---------- The data
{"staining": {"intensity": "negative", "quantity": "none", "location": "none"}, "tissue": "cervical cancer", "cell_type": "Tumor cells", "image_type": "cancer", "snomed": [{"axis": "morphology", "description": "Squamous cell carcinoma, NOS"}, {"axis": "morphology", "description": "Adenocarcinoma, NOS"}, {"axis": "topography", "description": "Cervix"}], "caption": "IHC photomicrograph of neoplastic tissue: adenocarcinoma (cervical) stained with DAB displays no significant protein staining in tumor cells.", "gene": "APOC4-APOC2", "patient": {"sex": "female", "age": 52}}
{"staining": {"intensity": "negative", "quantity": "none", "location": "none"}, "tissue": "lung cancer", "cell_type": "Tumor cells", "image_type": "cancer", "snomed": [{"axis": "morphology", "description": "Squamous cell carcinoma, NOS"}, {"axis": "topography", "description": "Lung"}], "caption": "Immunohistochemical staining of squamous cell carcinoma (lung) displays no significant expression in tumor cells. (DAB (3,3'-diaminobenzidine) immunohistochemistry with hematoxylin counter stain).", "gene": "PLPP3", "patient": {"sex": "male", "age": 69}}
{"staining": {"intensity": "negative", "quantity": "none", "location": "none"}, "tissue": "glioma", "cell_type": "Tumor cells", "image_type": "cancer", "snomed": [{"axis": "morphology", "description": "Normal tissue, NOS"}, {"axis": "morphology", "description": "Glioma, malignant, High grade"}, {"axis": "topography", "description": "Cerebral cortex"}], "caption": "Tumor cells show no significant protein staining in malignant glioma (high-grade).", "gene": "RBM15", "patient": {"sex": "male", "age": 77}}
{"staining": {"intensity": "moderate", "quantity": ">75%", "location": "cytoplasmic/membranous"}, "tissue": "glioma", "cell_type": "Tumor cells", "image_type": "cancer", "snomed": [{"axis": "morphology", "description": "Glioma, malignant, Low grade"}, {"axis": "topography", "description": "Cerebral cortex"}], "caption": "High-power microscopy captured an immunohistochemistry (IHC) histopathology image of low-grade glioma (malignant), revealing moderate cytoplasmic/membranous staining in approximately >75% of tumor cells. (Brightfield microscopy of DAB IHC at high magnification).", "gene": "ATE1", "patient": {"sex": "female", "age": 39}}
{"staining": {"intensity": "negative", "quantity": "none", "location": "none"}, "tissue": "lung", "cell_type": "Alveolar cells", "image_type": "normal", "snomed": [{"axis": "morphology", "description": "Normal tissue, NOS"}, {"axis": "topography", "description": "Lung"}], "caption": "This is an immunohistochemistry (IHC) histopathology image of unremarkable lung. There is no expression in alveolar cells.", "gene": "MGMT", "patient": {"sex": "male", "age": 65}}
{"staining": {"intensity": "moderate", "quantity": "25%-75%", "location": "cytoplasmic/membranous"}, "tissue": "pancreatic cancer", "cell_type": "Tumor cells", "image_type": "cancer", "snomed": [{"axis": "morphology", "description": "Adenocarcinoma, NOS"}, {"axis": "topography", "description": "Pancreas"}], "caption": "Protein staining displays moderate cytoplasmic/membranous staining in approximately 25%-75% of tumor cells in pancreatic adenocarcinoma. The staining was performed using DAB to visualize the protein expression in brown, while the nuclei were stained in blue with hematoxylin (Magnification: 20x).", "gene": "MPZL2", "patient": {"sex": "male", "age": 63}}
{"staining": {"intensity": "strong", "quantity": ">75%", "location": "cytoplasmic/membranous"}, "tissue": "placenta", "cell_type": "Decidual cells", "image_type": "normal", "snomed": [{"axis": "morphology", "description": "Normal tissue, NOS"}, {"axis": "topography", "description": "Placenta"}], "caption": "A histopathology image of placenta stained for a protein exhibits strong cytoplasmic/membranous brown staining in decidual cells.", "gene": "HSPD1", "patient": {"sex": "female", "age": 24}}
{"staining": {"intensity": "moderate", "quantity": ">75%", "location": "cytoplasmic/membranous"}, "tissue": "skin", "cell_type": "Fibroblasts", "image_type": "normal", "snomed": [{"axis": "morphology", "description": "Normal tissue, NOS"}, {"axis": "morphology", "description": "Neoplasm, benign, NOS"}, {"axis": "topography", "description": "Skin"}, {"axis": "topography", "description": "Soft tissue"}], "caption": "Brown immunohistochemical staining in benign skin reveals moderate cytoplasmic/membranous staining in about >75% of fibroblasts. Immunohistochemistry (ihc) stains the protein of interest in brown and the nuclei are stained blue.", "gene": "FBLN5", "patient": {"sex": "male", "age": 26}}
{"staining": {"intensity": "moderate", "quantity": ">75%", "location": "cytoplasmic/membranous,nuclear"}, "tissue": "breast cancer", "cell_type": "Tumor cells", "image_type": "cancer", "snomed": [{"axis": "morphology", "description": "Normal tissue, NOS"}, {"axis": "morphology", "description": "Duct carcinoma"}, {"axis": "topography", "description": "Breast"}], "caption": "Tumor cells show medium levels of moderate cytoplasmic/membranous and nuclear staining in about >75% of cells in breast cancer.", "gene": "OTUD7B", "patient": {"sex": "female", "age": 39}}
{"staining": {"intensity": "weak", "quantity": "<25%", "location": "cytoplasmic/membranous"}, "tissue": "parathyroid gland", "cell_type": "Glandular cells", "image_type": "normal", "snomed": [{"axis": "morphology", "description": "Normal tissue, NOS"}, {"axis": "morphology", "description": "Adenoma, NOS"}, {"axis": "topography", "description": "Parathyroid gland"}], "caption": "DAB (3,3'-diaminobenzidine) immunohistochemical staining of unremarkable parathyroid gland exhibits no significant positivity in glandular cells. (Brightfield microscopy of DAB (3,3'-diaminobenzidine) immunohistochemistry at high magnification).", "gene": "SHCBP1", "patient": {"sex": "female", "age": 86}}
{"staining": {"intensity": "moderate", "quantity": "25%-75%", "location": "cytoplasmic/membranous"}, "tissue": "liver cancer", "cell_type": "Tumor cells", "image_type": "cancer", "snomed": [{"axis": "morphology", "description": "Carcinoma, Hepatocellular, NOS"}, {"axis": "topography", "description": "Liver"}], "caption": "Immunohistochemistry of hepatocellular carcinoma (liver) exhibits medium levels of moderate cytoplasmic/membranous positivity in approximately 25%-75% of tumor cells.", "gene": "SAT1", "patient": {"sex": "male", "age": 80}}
--------------------
Exercise: Once you have read the entries, repeat them all exactly.

Task result:
{"staining": {"intensity": "negative", "quantity": "none", "location": "none"}, "tissue": "cervical cancer", "cell_type": "Tumor cells", "image_type": "cancer", "snomed": [{"axis": "morphology", "description": "Squamous cell carcinoma, NOS"}, {"axis": "morphology", "description": "Adenocarcinoma, NOS"}, {"axis": "topography", "description": "Cervix"}], "caption": "IHC photomicrograph of neoplastic tissue: adenocarcinoma (cervical) stained with DAB displays no significant protein staining in tumor cells.", "gene": "APOC4-APOC2", "patient": {"sex": "female", "age": 52}}
{"staining": {"intensity": "negative", "quantity": "none", "location": "none"}, "tissue": "lung cancer", "cell_type": "Tumor cells", "image_type": "cancer", "snomed": [{"axis": "morphology", "description": "Squamous cell carcinoma, NOS"}, {"axis": "topography", "description": "Lung"}], "caption": "Immunohistochemical staining of squamous cell carcinoma (lung) displays no significant expression in tumor cells. (DAB (3,3'-diaminobenzidine) immunohistochemistry with hematoxylin counter stain).", "gene": "PLPP3", "patient": {"sex": "male", "age": 69}}
{"staining": {"intensity": "negative", "quantity": "none", "location": "none"}, "tissue": "glioma", "cell_type": "Tumor cells", "image_type": "cancer", "snomed": [{"axis": "morphology", "description": "Normal tissue, NOS"}, {"axis": "morphology", "description": "Glioma, malignant, High grade"}, {"axis": "topography", "description": "Cerebral cortex"}], "caption": "Tumor cells show no significant protein staining in malignant glioma (high-grade).", "gene": "RBM15", "patient": {"sex": "male", "age": 77}}
{"staining": {"intensity": "moderate", "quantity": ">75%", "location": "cytoplasmic/membranous"}, "tissue": "glioma", "cell_type": "Tumor cells", "image_type": "cancer", "snomed": [{"axis": "morphology", "description": "Glioma, malignant, Low grade"}, {"axis": "topography", "description": "Cerebral cortex"}], "caption": "High-power microscopy captured an immunohistochemistry (IHC) histopathology image of low-grade glioma (malignant), revealing moderate cytoplasmic/membranous staining in approximately >75% of tumor cells. (Brightfield microscopy of DAB IHC at high magnification).", "gene": "ATE1", "patient": {"sex": "female", "age": 39}}
{"staining": {"intensity": "negative", "quantity": "none", "location": "none"}, "tissue": "lung", "cell_type": "Alveolar cells", "image_type": "normal", "snomed": [{"axis": "morphology", "description": "Normal tissue, NOS"}, {"axis": "topography", "description": "Lung"}], "caption": "This is an immunohistochemistry (IHC) histopathology image of unremarkable lung. There is no expression in alveolar cells.", "gene": "MGMT", "patient": {"sex": "male", "age": 65}}
{"staining": {"intensity": "moderate", "quantity": "25%-75%", "location": "cytoplasmic/membranous"}, "tissue": "pancreatic cancer", "cell_type": "Tumor cells", "image_type": "cancer", "snomed": [{"axis": "morphology", "description": "Adenocarcinoma, NOS"}, {"axis": "topography", "description": "Pancreas"}], "caption": "Protein staining displays moderate cytoplasmic/membranous staining in approximately 25%-75% of tumor cells in pancreatic adenocarcinoma. The staining was performed using DAB to visualize the protein expression in brown, while the nuclei were stained in blue with hematoxylin (Magnification: 20x).", "gene": "MPZL2", "patient": {"sex": "male", "age": 63}}
{"staining": {"intensity": "strong", "quantity": ">75%", "location": "cytoplasmic/membranous"}, "tissue": "placenta", "cell_type": "Decidual cells", "image_type": "normal", "snomed": [{"axis": "morphology", "description": "Normal tissue, NOS"}, {"axis": "topography", "description": "Placenta"}], "caption": "A histopathology image of placenta stained for a protein exhibits strong cytoplasmic/membranous brown staining in decidual cells.", "gene": "HSPD1", "patient": {"sex": "female", "age": 24}}
{"staining": {"intensity": "moderate", "quantity": ">75%", "location": "cytoplasmic/membranous"}, "tissue": "skin", "cell_type": "Fibroblasts", "image_type": "normal", "snomed": [{"axis": "morphology", "description": "Normal tissue, NOS"}, {"axis": "morphology", "description": "Neoplasm, benign, NOS"}, {"axis": "topography", "description": "Skin"}, {"axis": "topography", "description": "Soft tissue"}], "caption": "Brown immunohistochemical staining in benign skin reveals moderate cytoplasmic/membranous staining in about >75% of fibroblasts. Immunohistochemistry (ihc) stains the protein of interest in brown and the nuclei are stained blue.", "gene": "FBLN5", "patient": {"sex": "male", "age": 26}}
{"staining": {"intensity": "moderate", "quantity": ">75%", "location": "cytoplasmic/membranous,nuclear"}, "tissue": "breast cancer", "cell_type": "Tumor cells", "image_type": "cancer", "snomed": [{"axis": "morphology", "description": "Normal tissue, NOS"}, {"axis": "morphology", "description": "Duct carcinoma"}, {"axis": "topography", "description": "Breast"}], "caption": "Tumor cells show medium levels of moderate cytoplasmic/membranous and nuclear staining in about >75% of cells in breast cancer.", "gene": "OTUD7B", "patient": {"sex": "female", "age": 39}}
{"staining": {"intensity": "weak", "quantity": "<25%", "location": "cytoplasmic/membranous"}, "tissue": "parathyroid gland", "cell_type": "Glandular cells", "image_type": "normal", "snomed": [{"axis": "morphology", "description": "Normal tissue, NOS"}, {"axis": "morphology", "description": "Adenoma, NOS"}, {"axis": "topography", "description": "Parathyroid gland"}], "caption": "DAB (3,3'-diaminobenzidine) immunohistochemical staining of unremarkable parathyroid gland exhibits no significant positivity in glandular cells. (Brightfield microscopy of DAB (3,3'-diaminobenzidine) immunohistochemistry at high magnification).", "gene": "SHCBP1", "patient": {"sex": "female", "age": 86}}
{"staining": {"intensity": "moderate", "quantity": "25%-75%", "location": "cytoplasmic/membranous"}, "tissue": "liver cancer", "cell_type": "Tumor cells", "image_type": "cancer", "snomed": [{"axis": "morphology", "description": "Carcinoma, Hepatocellular, NOS"}, {"axis": "topography", "description": "Liver"}], "caption": "Immunohistochemistry of hepatocellular carcinoma (liver) exhibits medium levels of moderate cytoplasmic/membranous positivity in approximately 25%-75% of tumor cells.", "gene": "SAT1", "patient": {"sex": "male", "age": 80}}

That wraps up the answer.